Dr Samantha Mitschke is a Holocaust theatre historian, specialising in plays and performances that depict the Nazi persecution of Jews and other groups from 1933 onwards. Her research, which focuses on the exploration and teaching of history through human stories, covers a wide range of topics.
Sam’s areas of expertise include:
- Empathy—what it is, and how it influences all aspects of Holocaust theatre
- The overall history of plays about the Holocaust—from performances staged in the ghettos and concentration camps to depictions in the present day
- Adaptations of Anne Frank’s diary
- Representations of the Nazi persecution of gay men, such as Martin Sherman’s Bent (1979)
- The use of child protagonists in Holocaust drama—‘Holocaust fairytales’
- Outraging audiences and the evolution of ‘Holocaust cabaret’
- Portrayals of perpetrators
- Site-specific performance at Auschwitz
- Using theatre to explore contested narratives about the Holocaust
- Representations of women’s experiences during the Holocaust
Sam has been invited to present her work at international conferences in the UK, Europe, the USA and Canada.
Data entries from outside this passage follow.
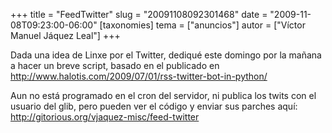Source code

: +++
title = "FeedTwitter"
slug = "20091108092301468"
date = "2009-11-08T09:23:00-06:00"
[taxonomies]
tema = ["anuncios"]
autor = ["Víctor Manuel Jáquez Leal"]
+++

Dada una idea de Linxe por el Twitter, dediqué este domingo por la
mañana a hacer un breve script, basado en el publicado en
<a href="http://www.halotis.com/2009/07/01/rss-twitter-bot-in-python/">http://www.halotis.com/2009/07/01/rss-twitter-bot-in-python/</a>

Aun no está programado en el cron del servidor, ni publica los twits con
el usuario del glib, pero pueden ver el código y enviar sus parches
aquí:
<a href="http://gitorious.org/vjaquez-misc/feed-twitter">http://gitorious.org/vjaquez-misc/feed-twitter</a>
As well as speaking to specialist and general audiences, she provides teacher training sessions (CPD) on working with Holocaust plays in the classroom, and runs practical workshops with students and young people.
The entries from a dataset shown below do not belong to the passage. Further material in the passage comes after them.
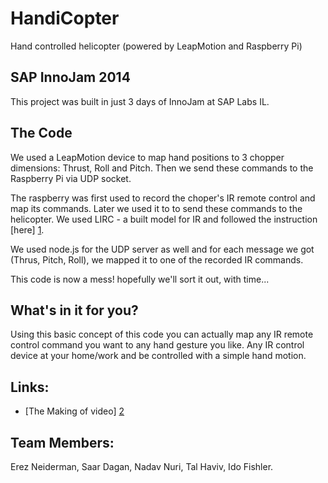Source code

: HandiCopter
===========

Hand controlled helicopter (powered by LeapMotion and Raspberry Pi)


SAP InnoJam 2014
----------------

This project was built in just 3 days of InnoJam at SAP Labs IL.

The Code
--------

We used a LeapMotion device to map hand positions to 3 chopper dimensions: Thrust, Roll and Pitch. Then we send these commands to the Raspberry Pi via UDP socket. 

The raspberry was first used to record the choper's IR remote control and map its commands.
Later we used it to to send these commands to the helicopter.
We used LIRC - a built model for IR and followed the instruction [here] [1].

  [1]: http://alexba.in/blog/2013/01/06/setting-up-lirc-on-the-raspberrypi/		"here"

We used node.js for the UDP server as well and for each message we got (Thrus, Pitch, Roll), we mapped it to one of the recorded IR commands.

This code is now a mess! hopefully we'll sort it out, with time...

What's in it for you?
---------------------

Using this basic concept of this code you can actually map any IR remote control command you want to any hand gesture you like. Any IR control device at your home/work and be controlled with a simple hand motion.

Links:
------

* [The Making of video] [2]

[2]: http://youtu.be/F0YWdb6oNDI     "The Making of video"

Team Members:
-------------
Erez Neiderman, Saar Dagan, Nadav Nuri, Tal Haviv, Ido Fishler.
She has written for edited collections with Palgrave Macmillan and Winter Verlag, as well as for journals including New Theatre Quarterly and Holocaust Studies: A Journal of Culture and History.
Sam is an Outreach Educator for the Holocaust Educational Trust (HET), and a member of the Virtual Speakers Bureau of the Holocaust Educational Foundation of Northwestern University (HEFNU).